Saved data entries:
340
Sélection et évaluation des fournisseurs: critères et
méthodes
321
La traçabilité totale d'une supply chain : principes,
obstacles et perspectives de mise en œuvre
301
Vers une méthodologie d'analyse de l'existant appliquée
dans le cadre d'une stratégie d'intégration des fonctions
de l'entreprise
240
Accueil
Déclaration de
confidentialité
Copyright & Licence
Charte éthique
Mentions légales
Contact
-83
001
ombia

--

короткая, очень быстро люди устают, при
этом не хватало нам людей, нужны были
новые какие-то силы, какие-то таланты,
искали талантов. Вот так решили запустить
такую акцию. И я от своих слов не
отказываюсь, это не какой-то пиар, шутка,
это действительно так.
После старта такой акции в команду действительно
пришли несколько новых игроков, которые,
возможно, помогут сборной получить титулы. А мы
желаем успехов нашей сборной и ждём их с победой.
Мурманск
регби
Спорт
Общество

_EXERCISE REQUIREMENTS_. List every line above that contains the word "действительно".

_RESULT FOR THIS TASK_.
это действительно так.
После старта такой акции в команду действительно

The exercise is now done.